God, when was the last time I had fun? The last time I enjoyed myself and had a good time.
When had my life gotten so boring?
“Why am I so boring?” The words tumble from me in a rush before I slap my hand over my mouth like I’ve revealed a secret I’ve held in for too long. However, something tells me this isn’t a secret to anyone but me. He laughs at my faux pas before untwining his fingers with mine and moving them to my waist to pull me to him. The distinctive heat from all five fingers burns through the fabric to my skin.
“You’re boring?”
“Like you don’t know.”
“You didn’t seem very boring tonight.” That’s sweet of him to say.

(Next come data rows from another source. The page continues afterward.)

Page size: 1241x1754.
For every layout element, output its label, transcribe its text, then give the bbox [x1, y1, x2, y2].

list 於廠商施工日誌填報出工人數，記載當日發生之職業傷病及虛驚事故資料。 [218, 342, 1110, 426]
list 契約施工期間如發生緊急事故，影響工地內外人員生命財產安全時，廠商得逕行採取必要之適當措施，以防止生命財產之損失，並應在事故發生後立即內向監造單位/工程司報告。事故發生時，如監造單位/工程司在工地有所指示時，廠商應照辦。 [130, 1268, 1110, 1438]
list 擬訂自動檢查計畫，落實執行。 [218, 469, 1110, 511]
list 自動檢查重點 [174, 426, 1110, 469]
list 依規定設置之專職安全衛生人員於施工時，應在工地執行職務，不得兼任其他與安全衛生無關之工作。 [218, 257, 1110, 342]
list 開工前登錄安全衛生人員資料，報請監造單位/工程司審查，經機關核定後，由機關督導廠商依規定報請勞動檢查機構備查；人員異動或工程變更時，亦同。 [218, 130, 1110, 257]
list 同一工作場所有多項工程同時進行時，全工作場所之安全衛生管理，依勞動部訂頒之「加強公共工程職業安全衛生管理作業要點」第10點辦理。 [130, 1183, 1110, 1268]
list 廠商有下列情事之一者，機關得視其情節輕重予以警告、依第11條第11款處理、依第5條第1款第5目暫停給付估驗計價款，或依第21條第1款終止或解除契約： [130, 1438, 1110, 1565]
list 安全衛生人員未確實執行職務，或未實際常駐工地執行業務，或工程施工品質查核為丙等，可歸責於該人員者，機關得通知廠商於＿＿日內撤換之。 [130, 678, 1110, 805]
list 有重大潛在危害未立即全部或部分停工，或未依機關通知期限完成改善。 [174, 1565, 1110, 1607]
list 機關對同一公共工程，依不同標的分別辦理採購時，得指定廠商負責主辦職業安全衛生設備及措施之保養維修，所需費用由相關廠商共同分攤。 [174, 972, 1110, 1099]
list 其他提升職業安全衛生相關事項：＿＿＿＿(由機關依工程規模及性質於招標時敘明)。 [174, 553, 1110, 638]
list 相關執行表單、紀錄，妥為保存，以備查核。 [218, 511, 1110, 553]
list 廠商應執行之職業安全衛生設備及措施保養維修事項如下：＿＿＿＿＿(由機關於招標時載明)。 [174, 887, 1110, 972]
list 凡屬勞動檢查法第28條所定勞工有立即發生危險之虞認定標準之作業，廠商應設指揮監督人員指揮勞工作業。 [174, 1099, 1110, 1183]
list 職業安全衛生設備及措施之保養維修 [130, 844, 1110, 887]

“That’s sweet of you to say.” Why does my voice sound like that? Breathy and… adoring. Shit. Am I drunk? “Am I drunk?” Once again, the words in my brain seem to have a direct path to my mouth as they spew out without hitting a filter.
“I think you might be, sweetheart,” he says with a gleaming smile on his face.
“You have a nice smile.” Well, at least this time, I didn’t think it first, the words bypassing any kind of brainwaves before slipping out. “I didn’t mean to say that.” He looks at me as we walk, the handsome smile growing. “Well, I did. It is nice. But I didn’t mean to say it out loud. To you.”
“Ahh, got it. Watch your step.” He gently guides me around a crack in the sidewalk, and I semi-recognize where we are as we walk toward the Thai restaurant and nearby parking lot.
“This is not how this goes. At all.”
“What goes?”
“Dates.”
“I haven’t been on too many dates, but I think ending it with a pretty, tipsy woman in your arms is exactly how it goes.”
“Not my kind of dates.”
“Sounds like your kind of dates suck.”
“They do.” He laughs again. “Shit, no, they don’t. They’re great.” I try to recover, to remember my professionalism and why we’re actually here. “I love my job.”
“What do you love about it?” Again, the words tumble before I can stop them.
“Helping women avoid the inevitable.”
“What’s inevitable?”
“Seemingly great men showing their true colors.” His pace slows, and he’s looking at me, waiting for more. “It’s not that women don’t lie too.” I’ve been doing this long enough to know that’s the next part of his interrogation. When I reveal the true intention of The Ex Files, it always seems that men, usually the ones with something to hide, if I’m honest, start to rail on me about double standards. And they’re not wrong. Women lie all the time. About their weight and if they like something and if the casserole their coworker brought in is tasty. But... “But men are better at it. Men can keep it up for like… ever.”
“Who hid it from you?” Even in my drunken state, I don’t give it all away. I never give it all away.
“When I was in college, I had a friend, came to school a virgin. She was saving herself, you know? A dangerous game, if you ask me. Saving yourself for some kind of knight in shining armor. Anyway, freshman year, she started dating some guy, a senior. Gave us all the ick, but we couldn’t talk her out of it. So she gave it to him. She found out the whole thing had been a bet with his frat a week later. Like an even shittier version of She’s All That. She dropped out that semester never came back to school. It broke her. Men can do that. Trick a woman into losing themselves and then break them.”